Stamatakis: Parking should be more expensive. Yeah, that’s right.

By Nick Stamatakis

We pay too much for some things — meal passes, Pokémon Cards, antique doll collections — to… We pay too much for some things — meal passes, Pokémon Cards, antique doll collections — to the point where the value of the money we spend isn’t worth the amount of enjoyment we get out of the object.

But one place where we don’t spend nearly enough, especially in Oakland, is on on-street, metered parking.

Offended? Outraged? After all, why should you pay just for the privilege of parking your car? You aren’t really getting any service out of it, and it’s not like it costs the city anything. Many people from the countryside are shocked that we pay at all.

But like oil and gold, parking is a commodity. And unlike in the suburbs or the country, it is a rather limited commodity. But disparate from  oil and gold, the prices for parking on the street — a few dollars per hour — don’t do anything to actually control the good’s allocation. Parking is instead gobbled up and hunted for like wild game.

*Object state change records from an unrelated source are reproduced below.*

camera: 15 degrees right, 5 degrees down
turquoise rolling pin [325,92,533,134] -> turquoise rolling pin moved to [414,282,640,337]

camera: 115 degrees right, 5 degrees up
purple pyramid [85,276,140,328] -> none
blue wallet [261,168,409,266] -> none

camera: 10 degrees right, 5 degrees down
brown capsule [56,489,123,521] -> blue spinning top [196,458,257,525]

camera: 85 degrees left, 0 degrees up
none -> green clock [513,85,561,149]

To illustrate the dangers of poor allocation of commodities, think for a second if the government decided it would sell heavily discounted gumballs at various locations across the city. Also assume that people have an insatiable appetite for gumballs. With virtually no cost, there would be no reason for anybody not to have gum, and supplies would become scarce, leading to gum searches across the city.

Worse than this, though, the people who really needed the gum — the nail-biters, the curry-lovers (guilty) and the easily sleepy — wouldn’t be able to get the gum they needed when they needed it because of the shortage. And I would rather not discuss what would happen to the environmental state of the bottom of classroom desks and chairs.

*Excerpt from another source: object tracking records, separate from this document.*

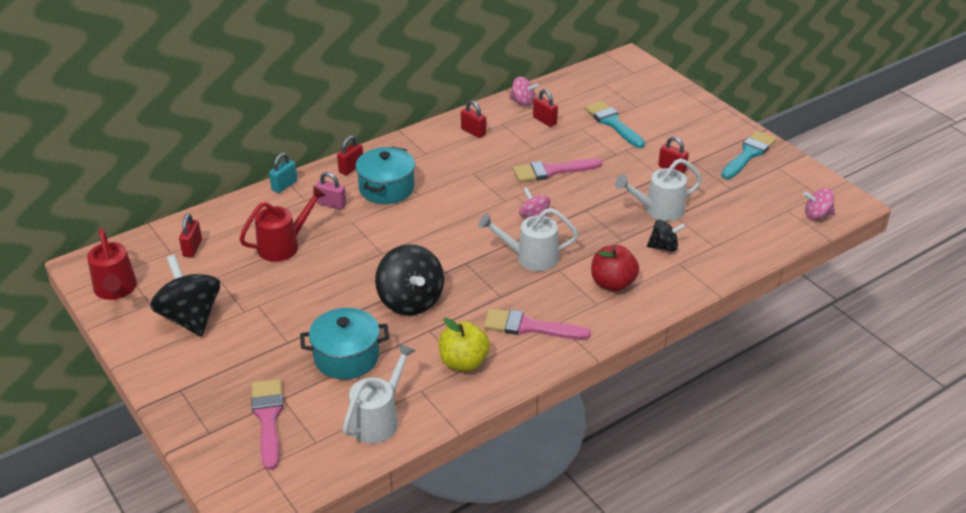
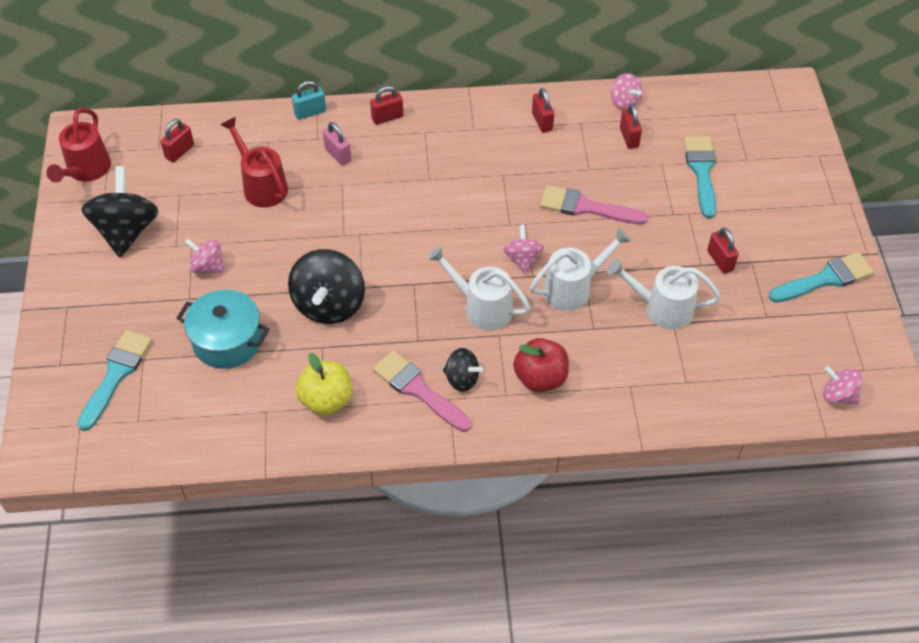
camera: 30 degrees right, 15 degrees up
red watering can [239,186,327,262] -> red watering can turned 120 degrees counterclockwise [221,117,288,208]
pink brush [251,379,284,470] -> turquoise brush [77,330,152,431]
white watering can [343,343,416,444] -> white watering can moved to [530,228,631,311]
turquoise pot [355,146,415,204] -> none
black spinning top [647,220,686,252] -> black spinning top moved to [443,348,483,392]
none -> pink spinning top [185,239,225,273]

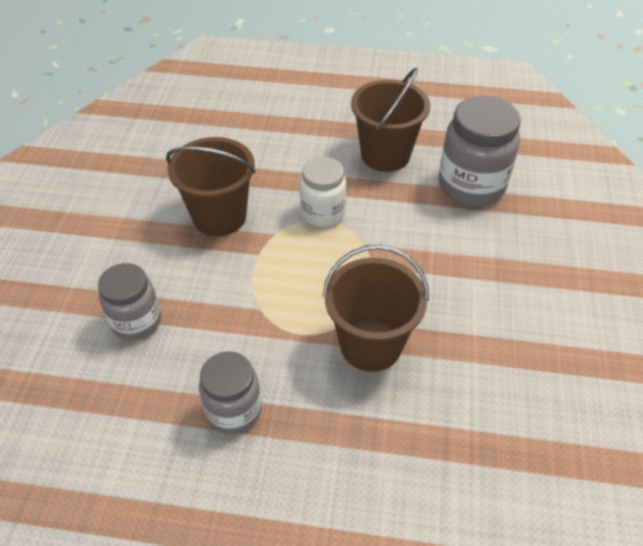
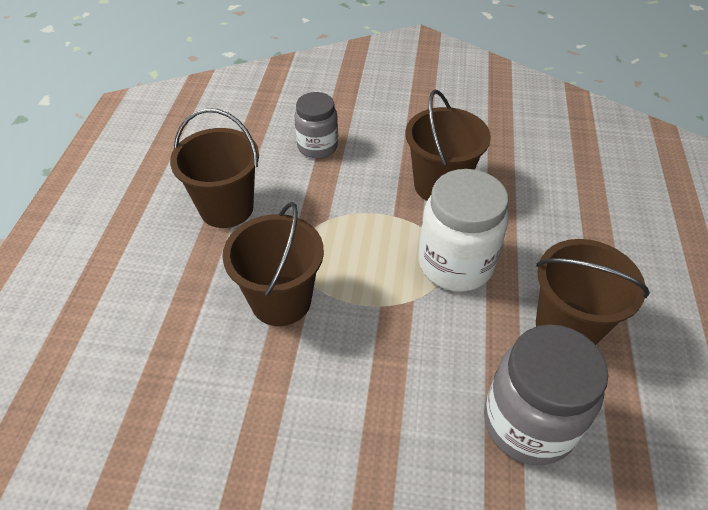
camera: 90 degrees right, 0 degrees up
grey jar [199,352,262,434] -> brown bucket [170,108,259,228]
white jar [300,157,346,227] -> white jar [418,169,508,292], size x1.58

In other words, when prices for goods are too low, there is a potential for resource misuse. And as any Oakland driver can tell you, resource misuse is a big problem in parking.

Finding a spot is very difficult because many commuters take advantage of the cheap spots, and just like gumball eaters, they feed the meter all day using all the available parking. The commuter, who could have gone to the garage, uses up one spot for the entire day, limiting its usage for everybody else. The people who need street parking, like shoppers at small businesses or students going to 50-minute classes, now have to drive around the city looking for open spots.

This driving adds up. When parking is underpriced, the average search time for a spot is 3.3 minutes, according to UCLA parking-economics expert Donald C. Shoup’s acclaimed research.

A little over three minutes might seem small individually, but it’s really a huge time loss when multiplied by all people looking for parking. These miles driven also produce extra pollution, creating an environmental cost.

Finally, all the people driving around looking for parking creates street congestion: In San Francisco, the Urban Planning Association estimated 30 percent of all traffic was people looking for spots. The situation is akin to a group of 30 elementary schoolers playing musical chairs for 15 openings.

Raising the parking rates, however, would price out many drivers. Commuters would go directly to a garage, and large swaths of curb would free up for large parts of the day. More expensive spots would be used by more people for shorter periods of time.

If you don’t believe me, read Shoup’s 700-plus-page juggernaut on parking policy, “The High Cost of Free Parking,” which discusses these ideas at length. Planners and economists who ascribe to his ideas, self-described “Shoupistas” — apparently parking aficionados have a very good sense of humor — shoot for parking rates which leave only 85 percent of spaces occupied. San Francisco and Los Angeles have piloted some areas of increased parking rates, and tested areas have seen a reduction in parking problems, extra money for neighborhood improvement projects and no decrease in patronage for businesses, as some critics initially feared. Instead, there is less congestion and higher parking turnover.

What the rate would be in Oakland to get to 85-percent occupancy, I don’t know. But it would create a situation much better than the one today, where people search for long periods of time to find a space. If everybody just pays for their gumballs, life could be a little bit easier.